Stay tuned, new tour dates for 2019 coming soon!
“You’re never going to be as good as something you copy. So, we want to invent our own space,” says Phil Leavitt, one half of the stalwart rock/blues duo 7Horse. “And if you want what we’ve got, we’re the only ones who have it.”
Formed in 2011 by Leavitt and longtime friend and musical partner Joie Calio, 7Horse has blazed their own trail across three well-reviewed albums: Let the 7Horse Run (2011), Songs for a Voodoo Wedding (2014) and Livin in a Bitch of a World (2016). Along the way, their raw, swaggerin’ catalog of “dark, sexual rock’n’roll” has racked up 13.5+ million streams on Spotify and been featured across TV shows (Amazon’s The Grand Tour, the NFL playoffs on Fox), video games (Far Cry 5) and one very, very big movie — The Wolf of Wall Street, which showcased the band’s left-of-center hit “Meth Lab Zoso Sticker.”

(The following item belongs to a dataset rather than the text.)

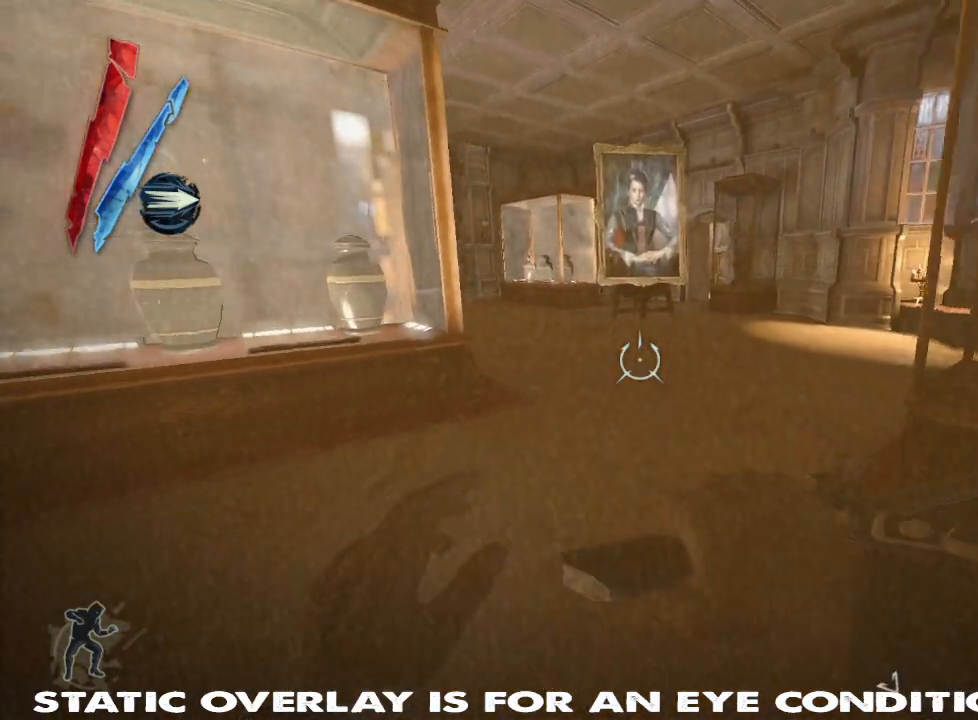
{"keys": ["w"], "mouse": [], "events": []}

“There’s a level of validation when Martin Scorsese thinks your song is good enough for his movie,” says Calio. “That was the proverbial shot in the arm for us. We weren't looking for it, but we had worked our asses off — sometimes stuff like that comes to you."

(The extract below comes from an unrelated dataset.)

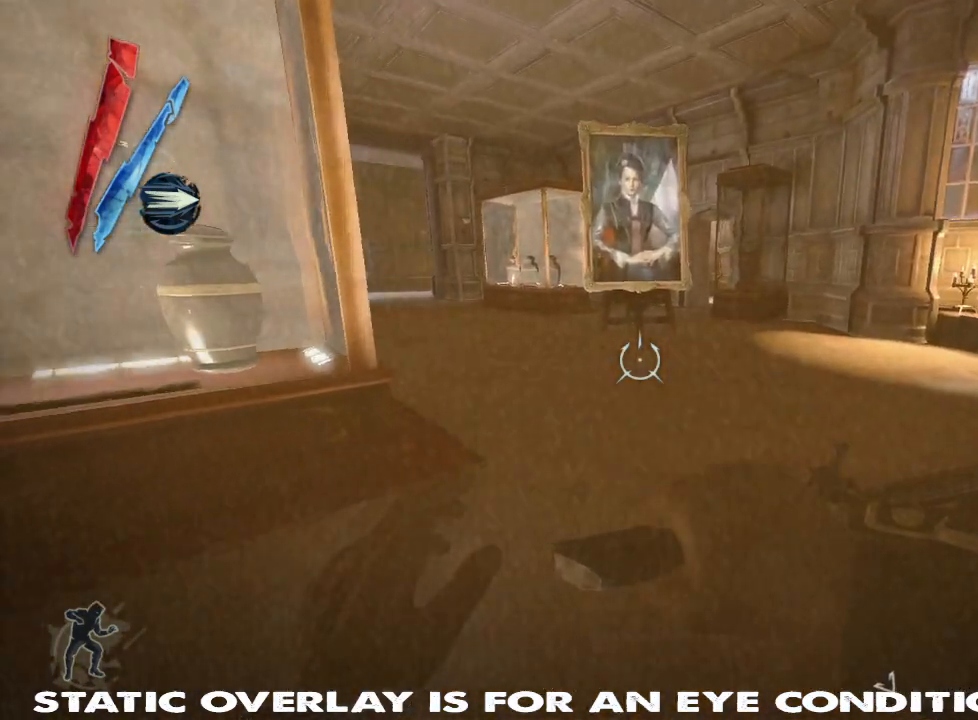
{"keys": ["w"], "mouse": [], "events": []}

But ever restless, the band has toyed with their musical formula on their new album Superfecta. Written and recorded in the Hollywood Hills over a six-month span, it marks a true sonic evolution for the group, and adds a few new voices to their swampy mix.
“We started as a two-piece, blues-influenced, Black Keys-styled band, but we couldn’t stay there,” says Leavitt. “We have all these influences. I’m a product of growing up in Vegas, so I love showbiz, and I love rock’n’roll. To me, it’s like Dean Martin fronting the Stones. Is there room for that? We want to find out.”
In lieu of self-producing, the band brought in Grammy-winning mixer/producer Dave Way (Ben Folds, Jakob Dylan, Michael Jackson, Foo Fighters, Paul McCartney, Pink). “He’s mixed some of our stuff before, and he’s a great collaborator,” says Leavitt. “He has the same appreciation for the ‘60s and ‘70s bands we like — and he cut his teeth as an engineer/mixer for a lot of R&B records, so he gets the groove that’s part of our sound. And he’s a great hang.”
As well, the band also started working with Brian Whelan, a multi-instrumentalist who recently served as the guitar player for Dwight Yoakam. “He’s a great bass player and keyboardist, and he really frees us up live,” says Calio.
For Superfecta, the group upended their unorthodox songwriting process. “We live in two different cities, so we used to send each other lyrics and ideas, and finish the song when we went into the studio, to create that last-minute spark,” says Calio. “That worked for three records. This time, we did a lot of pre-production and wrote for several months together. It was a conscious effort to up our game.”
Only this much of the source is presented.